Clinton lost no time, attacking Palin moments after John McCain delivered his presidential acceptance speech in St Paul, Minnesota, last week. Reporters’ BlackBerrys buzzed with her verdict. “No way, no how, no McCain-Palin,” she said.
Officially, Clinton will not go head-to-head with Palin, a self-proclaimed hockey mom and “pitbull in lipstick”.
The Obama camp wants to keep the focus on McCain’s supposed continuation of the Bush years and his skimpy policies for reviving the economy and improving healthcare, rather than on his running mate.
Nor does Clinton want to appear ungenerous to the Republicans’ first female vice-presidential candidate, even if she does resent Palin’s startling emergence.
A Clinton insider, said: “We’re not going to be anybody’s attack dog against Sarah Palin.” The New York senator, 60, knows, however, that Palin represents the biggest obstacle to Democratic victory in November.
A prominent Democratic strategist, Tad Devine, said: “The strategic imperative right now is to do something about Palin and prevent her cutting through the race. She is practising the same slash and burn politics of division of the Bush years. Hillary Clinton can make the charge that Governor Palin represents the far right.”
Palin has taken aim squarely at the 18m voters who preferred Clinton to Obama during the primary campaign. It is a delicate mission for the New York senator to persuade them, after all her harsh words, that Obama is the right candidate for president.
But attacking Palin represents an even more slippery challenge for Obama. At a fundraiser where diners paid $30,800 (£17,400) per plate at the house of the rock star Jon Bon Jovi on Friday – not the best place to compete with a frontier woman – he said: “We won’t be bullied, we’re not going to be smeared, we’re not going to be lied about. I don’t believe in coming second.”
For that he needs Clinton’s help more than he ever thought possible. Just before Palin’s selection, David Plouffe, Obama’s astute campaign manager, looked at the electoral map of America and declared the national polls less important than the 18 battleground states where Obama had the ground troops, enthusiasm and money to win.

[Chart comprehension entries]
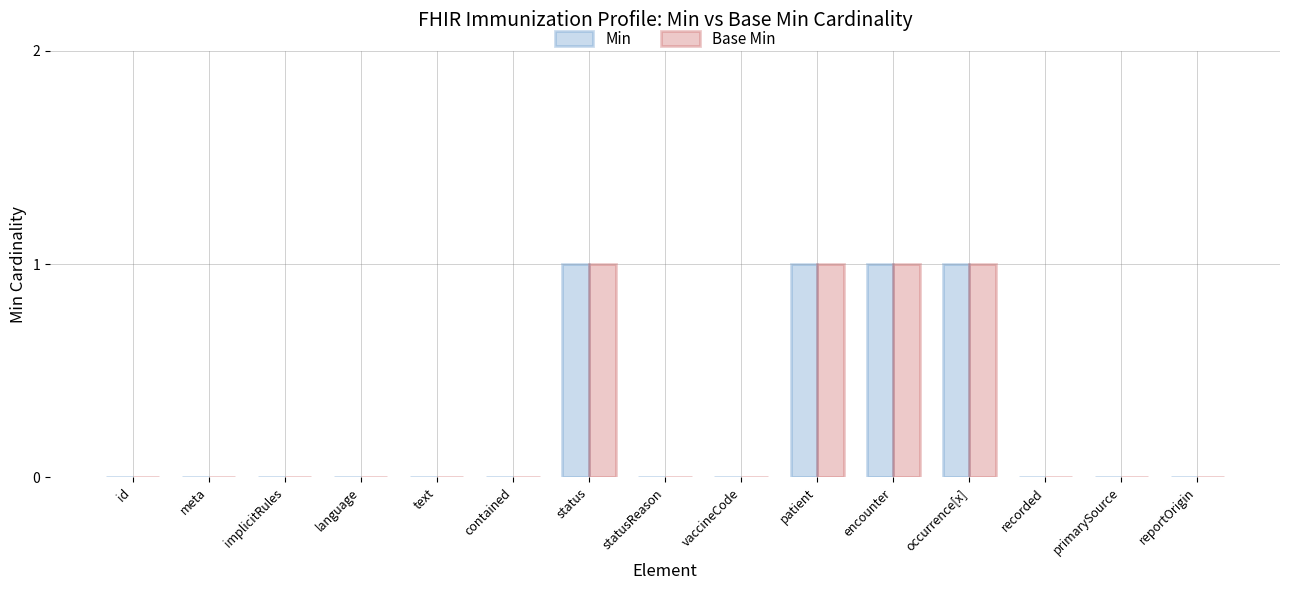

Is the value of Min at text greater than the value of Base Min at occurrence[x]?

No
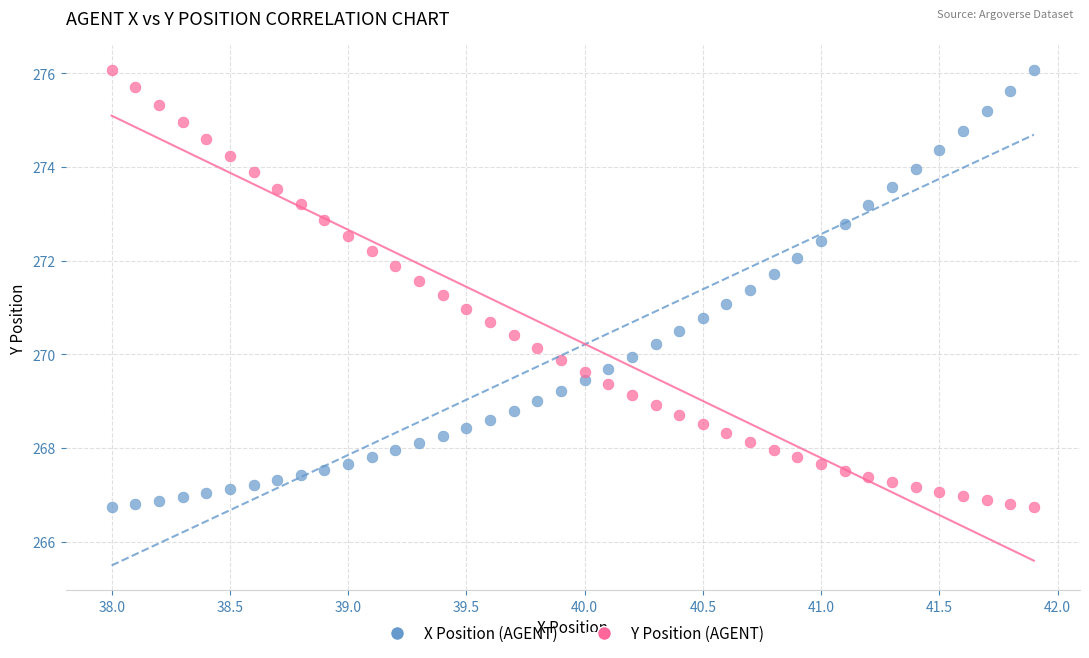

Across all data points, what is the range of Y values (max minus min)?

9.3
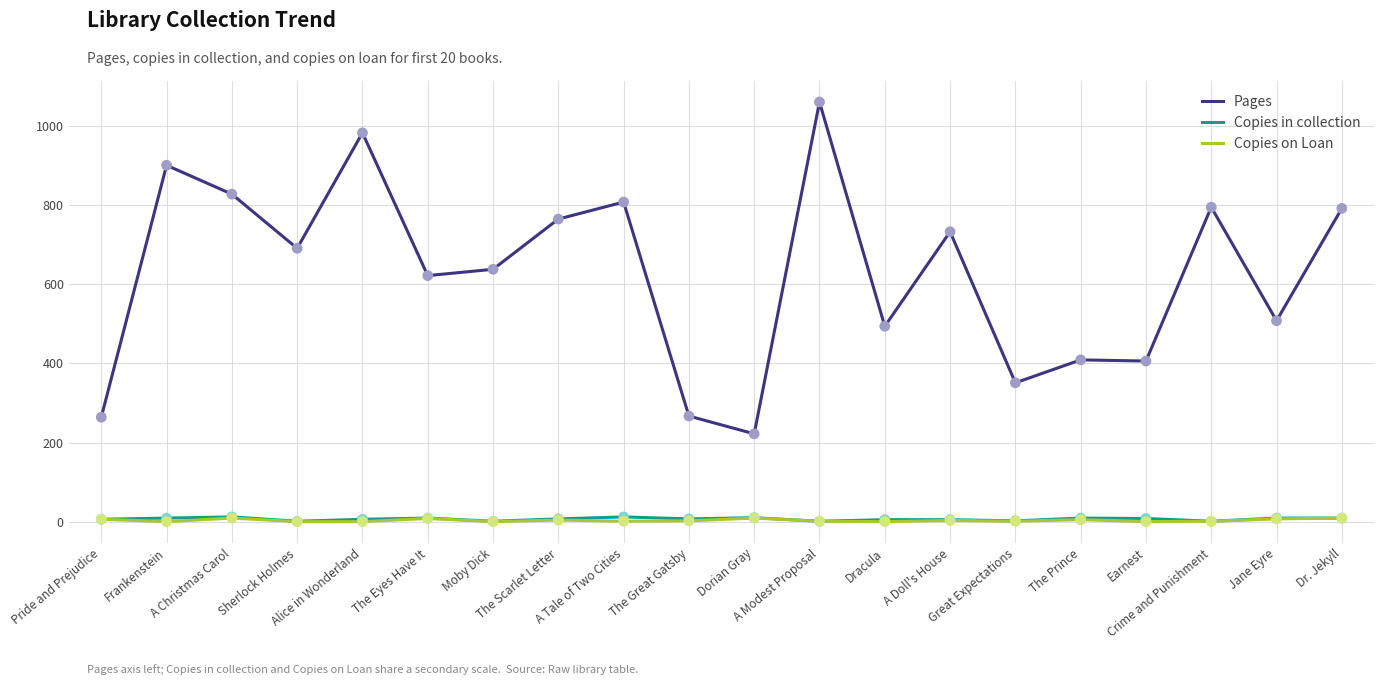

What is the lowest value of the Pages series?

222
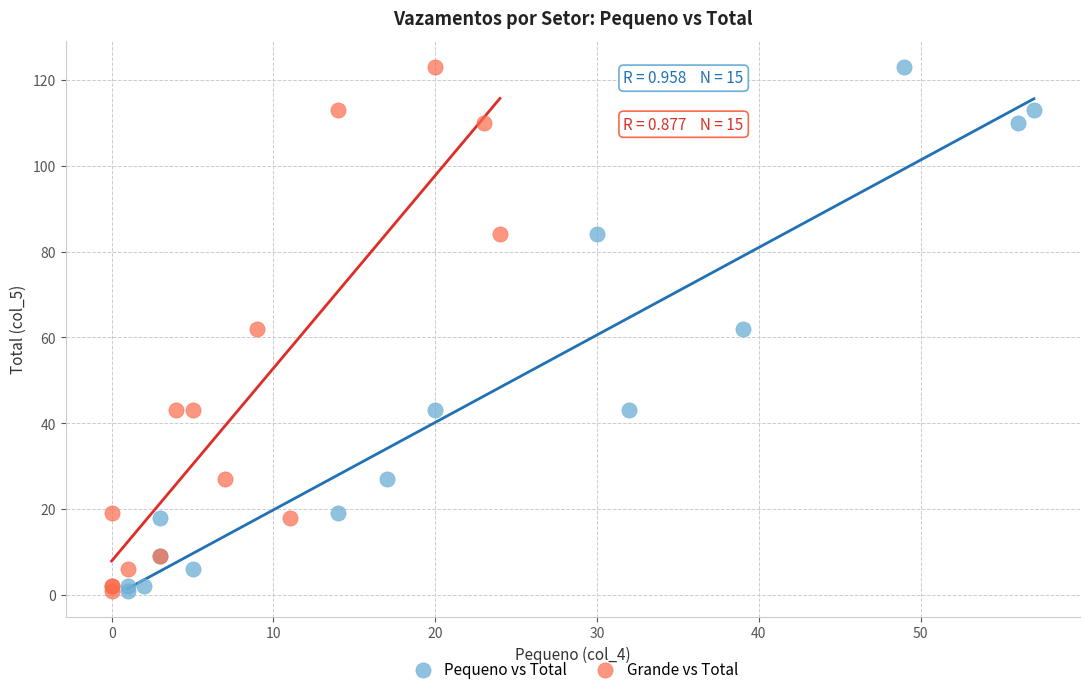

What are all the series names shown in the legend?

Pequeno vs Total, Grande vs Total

* **PROBLEMS TO SOLVE**
**a)** In the article on Clinton and Palin, shorten the paragraph that begins "Palin has taken aim squarely" and keep its main facts.
**b)** Convert the lines of the chart comprehension entries into one numbered list. Skip the blank lines, and leave the pictures out of the answer.

* **OUTPUTS BY TASK**
**a)** Palin is targeting the 18 million voters who favored Clinton over Obama in the primaries. After her harsh words, Clinton faces the delicate job of convincing them that Obama is the right choice for president.

**b)**
1. Is the value of Min at text greater than the value of Base Min at occurrence[x]?
2. No
3. Across all data points, what is the range of Y values (max minus min)?
4. 9.3
5. What is the lowest value of the Pages series?
6. 222
7. What are all the series names shown in the legend?
8. Pequeno vs Total, Grande vs Total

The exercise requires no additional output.